Transcribe the rows below without alteration, starting at the line that contains "Count of blue cookies: 5" and continuing through the last row, with both ends included.

[Data drawn from a collection]
------------------------------------------------------------

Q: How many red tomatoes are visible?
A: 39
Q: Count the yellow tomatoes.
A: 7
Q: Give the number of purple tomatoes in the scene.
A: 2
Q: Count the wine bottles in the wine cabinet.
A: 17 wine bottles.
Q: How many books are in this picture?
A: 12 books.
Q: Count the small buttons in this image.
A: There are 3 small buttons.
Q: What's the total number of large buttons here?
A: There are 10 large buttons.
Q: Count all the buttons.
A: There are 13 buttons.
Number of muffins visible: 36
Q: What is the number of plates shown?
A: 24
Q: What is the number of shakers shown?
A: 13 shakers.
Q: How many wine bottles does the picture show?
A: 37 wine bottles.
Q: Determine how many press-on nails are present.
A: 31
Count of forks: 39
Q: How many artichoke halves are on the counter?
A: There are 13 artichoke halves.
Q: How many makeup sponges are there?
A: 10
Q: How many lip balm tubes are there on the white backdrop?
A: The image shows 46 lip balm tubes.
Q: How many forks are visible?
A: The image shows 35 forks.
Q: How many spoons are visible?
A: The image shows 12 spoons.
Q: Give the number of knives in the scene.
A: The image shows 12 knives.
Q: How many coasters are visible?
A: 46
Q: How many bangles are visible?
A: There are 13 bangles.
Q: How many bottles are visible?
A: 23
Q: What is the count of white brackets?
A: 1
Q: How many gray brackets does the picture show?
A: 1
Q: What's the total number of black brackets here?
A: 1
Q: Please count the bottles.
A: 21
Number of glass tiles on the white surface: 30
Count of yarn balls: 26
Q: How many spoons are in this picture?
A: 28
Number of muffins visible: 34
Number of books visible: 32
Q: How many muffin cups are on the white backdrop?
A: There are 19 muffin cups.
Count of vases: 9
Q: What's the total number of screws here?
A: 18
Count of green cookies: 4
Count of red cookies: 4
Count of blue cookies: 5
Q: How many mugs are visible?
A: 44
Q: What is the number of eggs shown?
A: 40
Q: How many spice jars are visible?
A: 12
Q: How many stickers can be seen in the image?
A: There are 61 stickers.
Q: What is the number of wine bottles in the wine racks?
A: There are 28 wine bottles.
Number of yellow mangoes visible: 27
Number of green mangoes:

------------------------------------------------------------

* Exercise response *
Count of blue cookies: 5
Q: How many mugs are visible?
A: 44
Q: What is the number of eggs shown?
A: 40
Q: How many spice jars are visible?
A: 12
Q: How many stickers can be seen in the image?
A: There are 61 stickers.
Q: What is the number of wine bottles in the wine racks?
A: There are 28 wine bottles.
Number of yellow mangoes visible: 27
Number of green mangoes:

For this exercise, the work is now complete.